### Task inputs
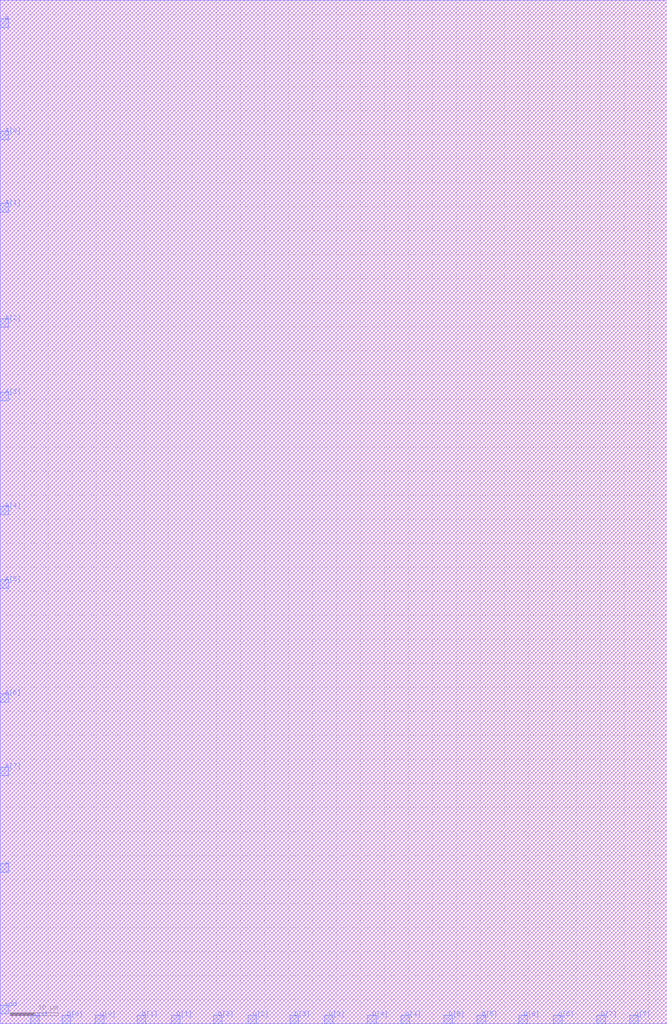
<source format=lef>
# This is a template LEF file
# that can be used for a block macro
#
# Johannes Grad, IIT
#

VERSION 5.4 ;
NAMESCASESENSITIVE ON ;
BUSBITCHARS "[]" ;
DIVIDERCHAR "/" ;
UNITS
  DATABASE MICRONS 1000 ;
END UNITS


#########################################################
# CHANGE 1
# Change "SIZE" to the actual size of the block
# Currently the size is set to 138.9u wide, 213u high
#########################################################

SITE  MacroSite
    CLASS	Core ;
    SIZE	138.9 by 213 ;
END  MacroSite

#########################################################
# CHANGE 2
# Set SIZE to the same value as above
#########################################################

MACRO sram
  SIZE 138.9 by 213 ;
  CLASS BLOCK ;
  FOREIGN sram 0 0 ;
  ORIGIN 0 0 ;
  SYMMETRY x y r90 ;
  SITE MacroSite ;

#########################################################
# CHANGE 3
# Insert all the pin geometries
#########################################################

  Pin D[0]
    PORT
    LAYER metal3 ;
      RECT 12.9 0.0 14.7 1.8 ;
      END
  END D[0]

  Pin Q[0]
    PORT
    LAYER metal3 ;
      RECT 19.8 0.0 21.6 1.8 ;
      END
  END Q[0]

  Pin D[1]
    PORT
    LAYER metal3 ;
      RECT 28.5 0.0 30.3 1.8 ;
      END
  END D[1]

  Pin Q[1]
    PORT
    LAYER metal3 ;
      RECT 35.7 0.0 37.5 1.8 ;
      END
  END Q[1]

  Pin D[2]
    PORT
    LAYER metal3 ;
      RECT 44.4 0.0 46.2 1.8 ;
      END
  END D[2]

  Pin Q[2]
    PORT
    LAYER metal3 ;
      RECT 51.6 0.0 53.4 1.8 ;
      END
  END Q[2]

  Pin D[3]
    PORT
    LAYER metal3 ;
      RECT 60.3 0.0 62.1 1.8 ;
      END
  END D[3]

  Pin Q[3]
    PORT
    LAYER metal3 ;
      RECT 67.5 0.0 69.3 1.8 ;
      END
  END Q[3]

  Pin D[4]
    PORT
    LAYER metal3 ;
      RECT 76.5 0.0 78.3 1.8 ;
      END
  END D[4]

  Pin Q[4]
    PORT
    LAYER metal3 ;
      RECT 83.4 0.0 85.2 1.8 ;
      END
  END Q[4]

  Pin D[5]
    PORT
    LAYER metal3 ;
      RECT 92.4 0.0 94.2 1.8 ;
      END
  END D[5]

  Pin Q[5]
    PORT
    LAYER metal3 ;
      RECT 99.3 0.0 101.1 1.8 ;
      END
  END Q[5]

  Pin D[6]
    PORT
    LAYER metal3 ;
      RECT 108.0 0.0 109.8 1.8 ;
      END
  END D[6]

  Pin Q[6]
    PORT
    LAYER metal3 ;
      RECT 115.2 0.0 117.0 1.8 ;
      END
  END Q[6]

  Pin D[7]
    PORT
    LAYER metal3 ;
      RECT 124.2 0.0 126.0 1.8 ;
      END
  END D[7]

  Pin Q[7]
    PORT
    LAYER metal3 ;
      RECT 131.1 0.0 132.9 1.8 ;
      END
  END Q[7]

  Pin w
    PORT
    LAYER metal3 ;
      RECT 0.0 31.5 1.8 33.3 ;
      END
  END w

  Pin A[7]
    PORT
    LAYER metal3 ;
      RECT 0.0 51.6 1.8 53.4 ;
      END
  END A[7]

  Pin A[6]
    PORT
    LAYER metal3 ;
      RECT 0.0 66.9 1.8 68.7 ;
      END
  END A[6]

  Pin A[5]
    PORT
    LAYER metal3 ;
      RECT 0.0 90.6 1.8 92.4 ;
      END
  END A[5]

  Pin A[4]
    PORT
    LAYER metal3 ;
      RECT 0.0 105.9 1.8 107.7 ;
      END
  END A[4]

  Pin A[3]
    PORT
    LAYER metal3 ;
      RECT 0.0 129.6 1.8 131.4 ;
      END
  END A[3]

  Pin A[2]
    PORT
    LAYER metal3 ;
      RECT 0.0 144.9 1.8 146.7 ;
      END
  END A[2]

  Pin A[1]
    PORT
    LAYER metal3 ;
      RECT 0.0 168.9 1.8 170.7 ;
      END
  END A[1]

  Pin A[0]
    PORT
    LAYER metal3 ;
      RECT 0.0 183.9 1.8 185.7 ;
      END
  END A[0]

  Pin e
    PORT
    LAYER metal3 ;
      RECT 0.0 207.3 1.8 209.1 ;
      END
  END e

  Pin vdd
    USE POWER ;
    PORT
    LAYER metal3 ;
      RECT 0.0 2.1 1.8 3.9 ;
      END
  END vdd

  Pin gnd
    USE GROUND ;
    PORT
    LAYER metal3 ;
      RECT 6.3 0.0 8.1 1.8 ;
      END
  END gnd
 
#########################################################
# CHANGE 4
# Give lower left and upper right corner of obstruction
# metal1 and metal2 should cover the entire cell
# metal3 has to leave the pin area exposed
#########################################################

  OBS 
      LAYER metal1 ;
        RECT 0.0 0.0 138.9 213 ;
      LAYER metal2 ;
        RECT 0.0 0.0 138.9 213 ;
#      LAYER metal3 ;
#        RECT 2.7 2.7 138.9 213 ;
  END 

END sram

END LIBRARY

</source>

### What you have to do
Only lines holding the word "MacroSite" are wanted; copy each one from the listing.

### Written solution
SITE  MacroSite
END  MacroSite
  SITE MacroSite ;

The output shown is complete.